[Saved data entries]
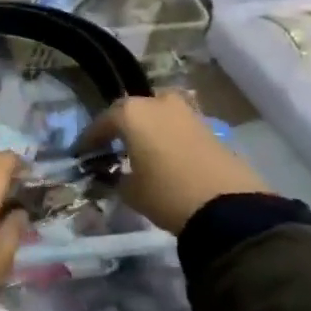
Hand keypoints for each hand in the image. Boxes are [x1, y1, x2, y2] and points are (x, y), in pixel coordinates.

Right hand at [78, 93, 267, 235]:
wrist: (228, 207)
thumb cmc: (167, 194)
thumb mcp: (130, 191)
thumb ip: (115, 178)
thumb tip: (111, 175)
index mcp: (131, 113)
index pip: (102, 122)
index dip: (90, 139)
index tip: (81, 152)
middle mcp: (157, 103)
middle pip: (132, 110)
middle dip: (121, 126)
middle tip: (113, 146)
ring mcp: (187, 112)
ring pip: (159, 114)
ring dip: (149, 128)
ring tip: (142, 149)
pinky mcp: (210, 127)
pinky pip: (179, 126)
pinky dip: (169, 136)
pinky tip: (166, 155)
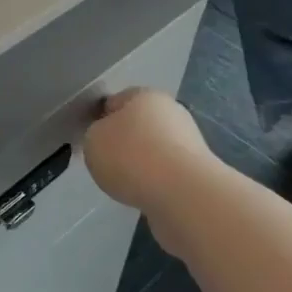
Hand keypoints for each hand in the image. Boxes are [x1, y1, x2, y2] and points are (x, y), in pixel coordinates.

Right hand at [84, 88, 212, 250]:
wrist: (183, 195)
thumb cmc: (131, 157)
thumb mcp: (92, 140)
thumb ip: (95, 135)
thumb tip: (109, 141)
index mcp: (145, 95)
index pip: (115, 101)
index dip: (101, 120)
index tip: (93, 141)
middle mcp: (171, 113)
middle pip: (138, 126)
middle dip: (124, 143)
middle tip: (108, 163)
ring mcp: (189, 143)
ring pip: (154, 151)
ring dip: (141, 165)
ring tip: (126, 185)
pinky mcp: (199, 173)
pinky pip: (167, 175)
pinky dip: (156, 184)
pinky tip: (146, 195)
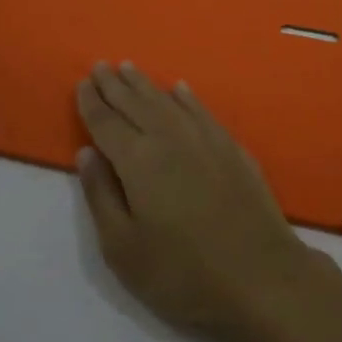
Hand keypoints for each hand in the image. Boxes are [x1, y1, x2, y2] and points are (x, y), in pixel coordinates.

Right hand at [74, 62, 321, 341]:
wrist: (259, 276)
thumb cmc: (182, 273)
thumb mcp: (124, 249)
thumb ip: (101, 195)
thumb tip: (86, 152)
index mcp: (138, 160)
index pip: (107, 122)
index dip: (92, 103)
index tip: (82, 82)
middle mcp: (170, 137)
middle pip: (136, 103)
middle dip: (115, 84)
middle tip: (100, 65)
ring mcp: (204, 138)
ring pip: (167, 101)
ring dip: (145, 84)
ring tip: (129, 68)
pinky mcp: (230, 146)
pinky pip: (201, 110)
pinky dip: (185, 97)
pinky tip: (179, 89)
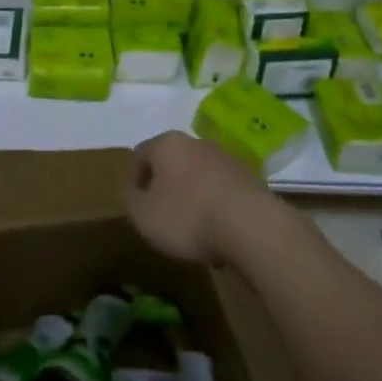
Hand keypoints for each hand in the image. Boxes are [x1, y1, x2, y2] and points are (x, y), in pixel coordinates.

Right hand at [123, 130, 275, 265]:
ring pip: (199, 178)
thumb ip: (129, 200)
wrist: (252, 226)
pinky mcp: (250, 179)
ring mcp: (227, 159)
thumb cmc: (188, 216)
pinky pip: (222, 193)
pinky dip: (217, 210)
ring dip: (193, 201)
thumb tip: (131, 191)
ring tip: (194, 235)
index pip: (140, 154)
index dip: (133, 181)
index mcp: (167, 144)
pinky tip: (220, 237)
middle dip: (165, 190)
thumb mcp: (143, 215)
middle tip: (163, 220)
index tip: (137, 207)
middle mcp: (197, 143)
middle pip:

Task description
In the answer, repeat exactly the lines from the top of the entries above through the line with "middle pip: (132, 110)", and leave pictures out of it.

Answer
Hand keypoints for each hand in the image. Boxes are [x1, y1, x2, y2] and points are (x, y), in pixel coordinates.

Right hand at [78, 93, 267, 235]:
wrist: (228, 207)
thumb cmc: (167, 194)
thumb mcp: (130, 191)
thumb ip: (115, 178)
thumb tip: (111, 175)
index mcp: (131, 113)
index pip: (102, 122)
index dip: (90, 139)
index tip: (81, 152)
middle mcp: (157, 103)
middle pip: (132, 110)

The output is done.